Transportation historian Carla R. Lesh, in Wheels of Her Own: American Women and the Automobile, 1893-1929, broadens the scope of women’s automotive history to include the early experiences of Black and Indigenous women. Writes Lesh, “the automobile offered new freedoms: freedom for all Black women from the danger they encountered on public transportation in the era of increasing segregation; freedom for Indigenous women to rebuild cultural, kinship-based, and economic networks shattered by Federal government policies; and freedom for White women from the restrictions of the sheltered, home-centered life of the Victorian era” (2). Yet as Lesh notes, although the majority of women appreciated the automobile as a useful tool to improve their quality of life, gender and racial restrictions often qualified how that freedom might be achieved.

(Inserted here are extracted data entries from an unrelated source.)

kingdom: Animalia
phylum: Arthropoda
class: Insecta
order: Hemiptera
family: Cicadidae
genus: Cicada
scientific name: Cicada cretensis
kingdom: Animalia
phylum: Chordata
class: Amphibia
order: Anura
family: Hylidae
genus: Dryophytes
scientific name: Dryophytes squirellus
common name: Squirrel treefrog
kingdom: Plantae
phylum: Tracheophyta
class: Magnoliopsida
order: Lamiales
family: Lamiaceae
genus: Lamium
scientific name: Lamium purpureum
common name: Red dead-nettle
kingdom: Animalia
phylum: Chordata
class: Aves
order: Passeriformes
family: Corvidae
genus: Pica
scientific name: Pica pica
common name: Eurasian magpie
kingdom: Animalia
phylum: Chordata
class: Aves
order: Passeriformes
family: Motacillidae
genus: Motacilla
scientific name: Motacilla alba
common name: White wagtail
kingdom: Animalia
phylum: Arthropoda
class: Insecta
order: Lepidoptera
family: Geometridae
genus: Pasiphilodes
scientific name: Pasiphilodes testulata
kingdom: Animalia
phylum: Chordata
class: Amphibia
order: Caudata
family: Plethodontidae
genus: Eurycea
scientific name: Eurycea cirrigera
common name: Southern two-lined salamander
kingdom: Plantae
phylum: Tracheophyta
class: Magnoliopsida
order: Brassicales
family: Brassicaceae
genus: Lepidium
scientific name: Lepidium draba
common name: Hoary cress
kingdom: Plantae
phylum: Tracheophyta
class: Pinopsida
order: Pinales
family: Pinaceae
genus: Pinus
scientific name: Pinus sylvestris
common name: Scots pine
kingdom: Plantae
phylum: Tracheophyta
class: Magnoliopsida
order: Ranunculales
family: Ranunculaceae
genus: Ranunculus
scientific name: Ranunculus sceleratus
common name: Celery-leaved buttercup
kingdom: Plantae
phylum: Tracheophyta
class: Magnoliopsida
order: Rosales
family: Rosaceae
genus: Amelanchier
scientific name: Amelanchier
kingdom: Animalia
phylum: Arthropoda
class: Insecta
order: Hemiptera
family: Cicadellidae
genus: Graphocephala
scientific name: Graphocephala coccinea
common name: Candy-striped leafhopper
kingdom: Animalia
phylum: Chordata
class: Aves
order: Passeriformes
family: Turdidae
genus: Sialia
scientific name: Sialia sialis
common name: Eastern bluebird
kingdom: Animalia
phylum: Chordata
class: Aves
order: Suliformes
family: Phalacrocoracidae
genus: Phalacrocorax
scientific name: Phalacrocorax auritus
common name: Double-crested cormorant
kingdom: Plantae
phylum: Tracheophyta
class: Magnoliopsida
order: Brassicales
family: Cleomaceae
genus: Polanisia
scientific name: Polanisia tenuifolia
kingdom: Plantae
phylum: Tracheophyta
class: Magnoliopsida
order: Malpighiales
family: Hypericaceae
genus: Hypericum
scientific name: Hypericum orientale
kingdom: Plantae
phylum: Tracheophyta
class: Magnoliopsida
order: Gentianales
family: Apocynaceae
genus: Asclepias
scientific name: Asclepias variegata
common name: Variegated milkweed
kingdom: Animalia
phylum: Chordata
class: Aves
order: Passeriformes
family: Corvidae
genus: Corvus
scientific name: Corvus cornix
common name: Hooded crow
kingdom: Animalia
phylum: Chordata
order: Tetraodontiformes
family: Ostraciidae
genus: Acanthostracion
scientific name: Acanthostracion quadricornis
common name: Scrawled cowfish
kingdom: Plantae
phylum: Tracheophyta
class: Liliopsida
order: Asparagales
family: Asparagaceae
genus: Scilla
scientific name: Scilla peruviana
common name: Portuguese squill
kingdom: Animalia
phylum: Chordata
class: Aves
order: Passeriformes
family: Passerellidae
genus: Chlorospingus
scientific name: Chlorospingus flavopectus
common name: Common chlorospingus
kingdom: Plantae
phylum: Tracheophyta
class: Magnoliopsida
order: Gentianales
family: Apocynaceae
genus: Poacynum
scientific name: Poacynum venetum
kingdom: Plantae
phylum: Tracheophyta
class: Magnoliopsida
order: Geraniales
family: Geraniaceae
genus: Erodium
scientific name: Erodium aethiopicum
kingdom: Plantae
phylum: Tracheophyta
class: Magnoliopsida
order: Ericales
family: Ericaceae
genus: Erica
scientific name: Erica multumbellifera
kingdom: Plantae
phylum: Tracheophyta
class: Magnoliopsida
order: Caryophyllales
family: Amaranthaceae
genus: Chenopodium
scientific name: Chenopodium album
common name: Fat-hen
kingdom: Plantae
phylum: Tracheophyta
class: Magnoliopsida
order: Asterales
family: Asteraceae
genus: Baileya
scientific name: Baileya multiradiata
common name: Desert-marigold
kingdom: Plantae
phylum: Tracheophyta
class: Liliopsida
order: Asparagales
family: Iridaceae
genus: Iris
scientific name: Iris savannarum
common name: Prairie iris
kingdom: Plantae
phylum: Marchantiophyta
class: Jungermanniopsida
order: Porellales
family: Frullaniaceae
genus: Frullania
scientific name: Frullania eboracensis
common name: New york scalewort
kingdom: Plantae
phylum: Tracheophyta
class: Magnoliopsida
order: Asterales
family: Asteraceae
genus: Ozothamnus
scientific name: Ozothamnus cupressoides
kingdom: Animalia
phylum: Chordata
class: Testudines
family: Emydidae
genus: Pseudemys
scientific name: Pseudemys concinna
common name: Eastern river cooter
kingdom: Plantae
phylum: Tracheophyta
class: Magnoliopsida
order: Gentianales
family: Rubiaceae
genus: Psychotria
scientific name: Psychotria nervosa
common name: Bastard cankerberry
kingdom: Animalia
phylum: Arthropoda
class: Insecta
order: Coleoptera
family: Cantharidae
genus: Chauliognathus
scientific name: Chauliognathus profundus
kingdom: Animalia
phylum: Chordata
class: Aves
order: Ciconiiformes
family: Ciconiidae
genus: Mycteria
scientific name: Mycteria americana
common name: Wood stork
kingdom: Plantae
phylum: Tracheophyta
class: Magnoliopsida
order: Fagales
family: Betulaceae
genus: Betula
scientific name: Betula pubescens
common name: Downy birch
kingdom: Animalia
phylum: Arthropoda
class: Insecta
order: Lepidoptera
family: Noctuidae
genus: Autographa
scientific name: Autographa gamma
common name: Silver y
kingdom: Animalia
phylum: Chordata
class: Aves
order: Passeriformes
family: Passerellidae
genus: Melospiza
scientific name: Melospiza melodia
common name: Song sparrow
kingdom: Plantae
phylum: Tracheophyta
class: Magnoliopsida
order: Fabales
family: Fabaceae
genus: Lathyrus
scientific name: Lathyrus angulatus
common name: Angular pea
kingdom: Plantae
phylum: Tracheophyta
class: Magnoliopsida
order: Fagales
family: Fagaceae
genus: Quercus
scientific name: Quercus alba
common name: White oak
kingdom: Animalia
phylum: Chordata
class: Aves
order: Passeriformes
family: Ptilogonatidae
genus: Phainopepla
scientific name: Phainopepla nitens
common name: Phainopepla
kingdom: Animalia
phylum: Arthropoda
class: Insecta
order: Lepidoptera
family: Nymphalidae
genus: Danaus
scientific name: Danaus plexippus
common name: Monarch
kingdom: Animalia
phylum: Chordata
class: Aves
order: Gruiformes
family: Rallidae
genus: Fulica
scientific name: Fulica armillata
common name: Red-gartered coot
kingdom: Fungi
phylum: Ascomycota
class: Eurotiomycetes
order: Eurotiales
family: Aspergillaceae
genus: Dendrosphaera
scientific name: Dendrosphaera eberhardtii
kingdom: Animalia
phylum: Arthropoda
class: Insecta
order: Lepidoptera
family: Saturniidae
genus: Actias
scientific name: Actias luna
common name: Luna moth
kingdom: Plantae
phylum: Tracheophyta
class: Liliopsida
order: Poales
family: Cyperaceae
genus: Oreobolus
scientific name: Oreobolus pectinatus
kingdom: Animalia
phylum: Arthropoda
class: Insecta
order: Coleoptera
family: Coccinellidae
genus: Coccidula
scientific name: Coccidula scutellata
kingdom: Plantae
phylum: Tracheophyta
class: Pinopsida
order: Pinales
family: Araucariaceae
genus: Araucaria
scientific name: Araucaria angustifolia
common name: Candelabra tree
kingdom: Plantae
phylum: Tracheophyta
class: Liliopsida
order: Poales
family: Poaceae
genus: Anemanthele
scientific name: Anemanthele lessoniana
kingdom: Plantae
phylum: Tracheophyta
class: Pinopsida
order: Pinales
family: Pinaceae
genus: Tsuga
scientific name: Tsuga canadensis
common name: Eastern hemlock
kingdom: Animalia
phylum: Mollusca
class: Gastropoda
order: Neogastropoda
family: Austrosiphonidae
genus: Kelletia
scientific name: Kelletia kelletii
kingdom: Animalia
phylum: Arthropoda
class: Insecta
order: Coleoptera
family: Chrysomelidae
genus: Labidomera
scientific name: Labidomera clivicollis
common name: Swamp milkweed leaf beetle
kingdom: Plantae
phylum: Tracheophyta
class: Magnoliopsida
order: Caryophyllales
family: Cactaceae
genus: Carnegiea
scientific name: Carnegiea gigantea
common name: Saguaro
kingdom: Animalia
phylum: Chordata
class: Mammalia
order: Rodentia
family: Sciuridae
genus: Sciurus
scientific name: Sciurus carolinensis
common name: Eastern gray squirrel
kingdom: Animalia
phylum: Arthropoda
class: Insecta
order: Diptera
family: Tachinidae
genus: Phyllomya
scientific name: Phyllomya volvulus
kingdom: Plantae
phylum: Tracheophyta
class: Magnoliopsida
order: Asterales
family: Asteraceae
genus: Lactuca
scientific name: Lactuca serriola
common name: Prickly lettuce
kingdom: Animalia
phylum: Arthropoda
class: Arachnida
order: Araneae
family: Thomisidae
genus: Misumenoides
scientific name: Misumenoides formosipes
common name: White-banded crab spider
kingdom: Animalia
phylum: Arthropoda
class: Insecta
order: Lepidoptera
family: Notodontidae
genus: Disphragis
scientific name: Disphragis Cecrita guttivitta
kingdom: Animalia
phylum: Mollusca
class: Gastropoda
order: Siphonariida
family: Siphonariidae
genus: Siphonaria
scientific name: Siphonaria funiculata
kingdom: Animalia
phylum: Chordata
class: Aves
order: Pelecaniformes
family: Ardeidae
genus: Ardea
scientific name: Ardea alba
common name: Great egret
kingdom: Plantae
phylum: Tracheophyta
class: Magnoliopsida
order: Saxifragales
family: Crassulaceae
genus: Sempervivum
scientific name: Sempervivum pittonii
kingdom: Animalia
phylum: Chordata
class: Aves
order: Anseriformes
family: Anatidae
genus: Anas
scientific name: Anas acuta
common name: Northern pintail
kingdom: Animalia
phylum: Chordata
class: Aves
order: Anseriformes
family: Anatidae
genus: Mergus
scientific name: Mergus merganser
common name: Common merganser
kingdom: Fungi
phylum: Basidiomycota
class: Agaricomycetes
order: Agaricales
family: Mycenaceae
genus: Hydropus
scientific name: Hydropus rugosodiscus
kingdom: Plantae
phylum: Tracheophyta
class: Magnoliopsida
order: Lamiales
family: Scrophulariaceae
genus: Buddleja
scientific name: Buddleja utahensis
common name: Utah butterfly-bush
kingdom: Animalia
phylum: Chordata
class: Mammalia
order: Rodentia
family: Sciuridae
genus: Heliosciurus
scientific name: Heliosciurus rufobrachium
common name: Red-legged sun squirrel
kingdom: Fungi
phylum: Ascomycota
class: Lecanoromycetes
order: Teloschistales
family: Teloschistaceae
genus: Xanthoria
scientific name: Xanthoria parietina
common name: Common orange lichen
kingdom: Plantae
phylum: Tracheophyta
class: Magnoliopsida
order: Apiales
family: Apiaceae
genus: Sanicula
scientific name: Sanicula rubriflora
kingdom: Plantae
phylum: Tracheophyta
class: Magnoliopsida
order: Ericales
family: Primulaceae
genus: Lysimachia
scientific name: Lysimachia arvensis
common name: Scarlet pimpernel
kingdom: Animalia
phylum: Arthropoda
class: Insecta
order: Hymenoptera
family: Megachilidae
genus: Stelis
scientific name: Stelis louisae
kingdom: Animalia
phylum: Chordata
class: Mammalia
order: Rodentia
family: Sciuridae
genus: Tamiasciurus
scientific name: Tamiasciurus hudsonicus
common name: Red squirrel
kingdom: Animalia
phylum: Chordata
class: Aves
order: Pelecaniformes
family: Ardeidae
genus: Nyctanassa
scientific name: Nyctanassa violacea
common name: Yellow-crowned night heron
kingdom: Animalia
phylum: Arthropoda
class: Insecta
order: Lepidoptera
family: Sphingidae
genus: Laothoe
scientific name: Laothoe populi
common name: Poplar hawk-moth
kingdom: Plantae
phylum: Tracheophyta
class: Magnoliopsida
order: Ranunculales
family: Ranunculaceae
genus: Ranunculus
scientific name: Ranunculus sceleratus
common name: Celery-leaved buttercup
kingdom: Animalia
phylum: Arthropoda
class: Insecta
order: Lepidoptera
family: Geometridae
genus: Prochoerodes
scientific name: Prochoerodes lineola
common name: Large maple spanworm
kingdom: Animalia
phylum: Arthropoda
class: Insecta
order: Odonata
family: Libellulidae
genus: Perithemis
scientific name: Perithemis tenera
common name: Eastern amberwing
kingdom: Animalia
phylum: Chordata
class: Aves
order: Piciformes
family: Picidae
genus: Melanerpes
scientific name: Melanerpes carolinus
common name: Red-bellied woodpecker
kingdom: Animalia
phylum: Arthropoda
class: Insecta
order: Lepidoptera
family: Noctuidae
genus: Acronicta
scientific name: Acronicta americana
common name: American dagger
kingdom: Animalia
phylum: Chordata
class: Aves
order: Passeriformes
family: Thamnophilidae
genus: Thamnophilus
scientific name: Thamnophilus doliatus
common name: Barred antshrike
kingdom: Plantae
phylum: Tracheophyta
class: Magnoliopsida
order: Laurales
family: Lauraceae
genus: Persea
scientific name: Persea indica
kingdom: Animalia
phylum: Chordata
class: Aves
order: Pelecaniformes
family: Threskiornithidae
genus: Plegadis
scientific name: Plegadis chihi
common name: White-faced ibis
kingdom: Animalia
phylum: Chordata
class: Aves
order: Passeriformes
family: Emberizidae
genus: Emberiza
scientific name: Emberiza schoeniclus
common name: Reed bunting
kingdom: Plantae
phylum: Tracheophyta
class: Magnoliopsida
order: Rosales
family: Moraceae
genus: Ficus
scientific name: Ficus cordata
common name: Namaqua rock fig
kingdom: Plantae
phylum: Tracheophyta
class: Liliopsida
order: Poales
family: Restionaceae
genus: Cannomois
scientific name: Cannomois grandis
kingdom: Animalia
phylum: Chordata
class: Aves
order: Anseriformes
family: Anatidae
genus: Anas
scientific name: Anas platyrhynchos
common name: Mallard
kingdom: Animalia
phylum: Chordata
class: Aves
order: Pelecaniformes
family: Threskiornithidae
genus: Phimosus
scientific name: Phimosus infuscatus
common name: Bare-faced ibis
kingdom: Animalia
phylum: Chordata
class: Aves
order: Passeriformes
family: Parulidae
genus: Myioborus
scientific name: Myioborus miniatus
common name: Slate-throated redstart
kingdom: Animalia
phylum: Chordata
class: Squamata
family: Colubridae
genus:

Lesh places the automotive experiences of White, Black, and Indigenous women into relevant social and historical contexts. Rather than generalize automotive experiences as common to all women, Lesh examines how social factors – including discrimination, geography, and cultural practices – influenced women’s automotive participation. As minorities, Black and Indigenous women’s automotive experiences had more in common with men of their respective populations than White women. Thus Wheels of Her Own does not focus exclusively on female motorists but also considers the social climate in which women took the wheel. Lesh provides valuable insight into how women negotiated entry into the new technological world which, due not only to gender, but also to race, ethnicity, and class, was not always welcoming.
Lesh’s fascinating and important new work is a timely addition to current scholarship focused on the history of women and cars. As an investigation of the divergent automotive experiences of Black, Indigenous, and White women, Wheels of Her Own is a valuable resource for the historical and social exploration of gender, race, and mobility during the early automotive age.